In 2005, Congress required the digital shift to free up valuable chunks of wireless spectrum to be used for emergency-response networks and commercial services. The government has raised roughly $19 billion by auctioning off this spectrum.

Even with the years of warning, however, analysts at Nielsen Co. estimate that as of December, 6.8 percent of the 114 million U.S. households with TVs remained completely unready for the digital transition. Another 10 percent still had at least one TV that was not yet ready.

A key sign that something was amiss came this week when the National Telecommunications and Information Administration, an arm of the Commerce Department, said it had hit a $1.34 billion funding limit set by Congress to pay for converter box coupons.

The coupon program — targeted largely at poor and minority viewers — lets consumers request up to two $40 vouchers per household to help pay for the boxes, which generally cost between $40 and $80 each. The NTIA started a waiting list for coupon requests as of Jan. 4, meaning that consumers who have applied since then are unlikely to receive their vouchers before Feb. 17. The NTIA now needs Congress to step in with more money or new accounting rules to get the program on track.

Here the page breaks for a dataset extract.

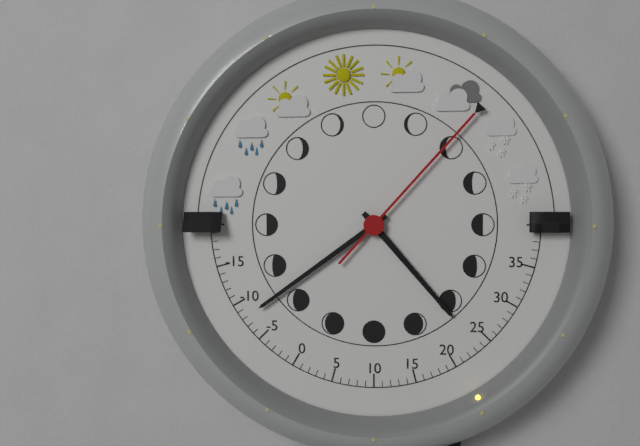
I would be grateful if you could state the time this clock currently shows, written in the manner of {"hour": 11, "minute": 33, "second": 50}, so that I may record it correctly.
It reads {"hour": 4, "minute": 39, "second": 7}
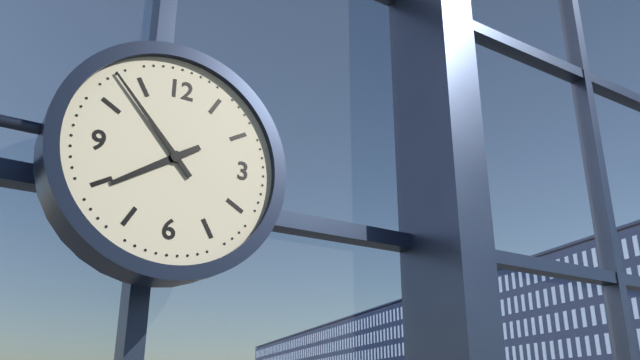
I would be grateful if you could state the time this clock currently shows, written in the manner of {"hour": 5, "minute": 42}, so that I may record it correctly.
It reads {"hour": 7, "minute": 53}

But even if lawmakers move quickly to resolve the funding issues, the coupon program itself is still not user-friendly, said Gene Kimmelman, vice president for federal policy at Consumers Union, which has called for the transition date to be postponed.

The program was not designed to handle a surge in last-minute requests, he said, which is exactly what the NTIA is now seeing as the government and industry have ramped up efforts to educate people about the transition.

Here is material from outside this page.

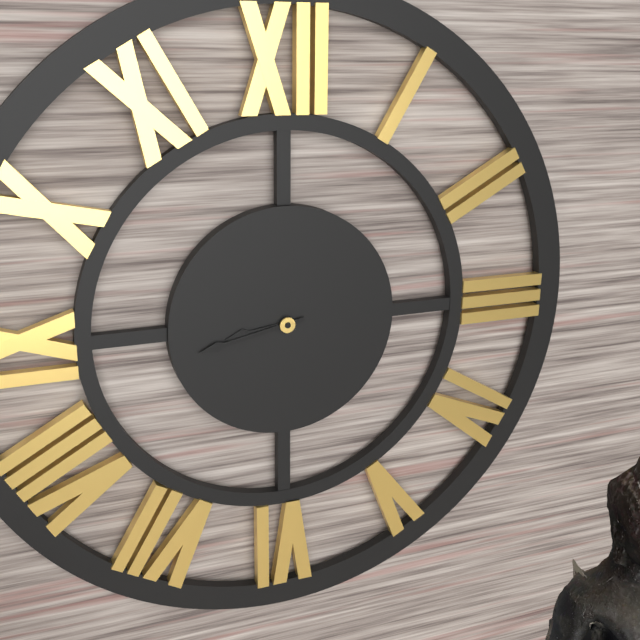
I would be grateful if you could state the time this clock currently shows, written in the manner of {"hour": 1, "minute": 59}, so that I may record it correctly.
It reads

It can take anywhere from four to six weeks to request a coupon, receive it in the mail, purchase a converter box and troubleshoot any technical issues. Now many consumers have run out of time.

"They didn't anticipate the level or the last-minute nature of the demand," said AARP lobbyist Dean Sagar.

Kimmelman added that the coupon program is inflexible in other ways as well. It places a 90-day expiration date on all coupons and prohibits consumers from reapplying if they let their coupons expire without redeeming them.

Added up, many fear, all these issues could amount to a train wreck on Feb. 17.

"We need to try to minimize the dislocation and chaos," Copps said. "But there will be people left behind."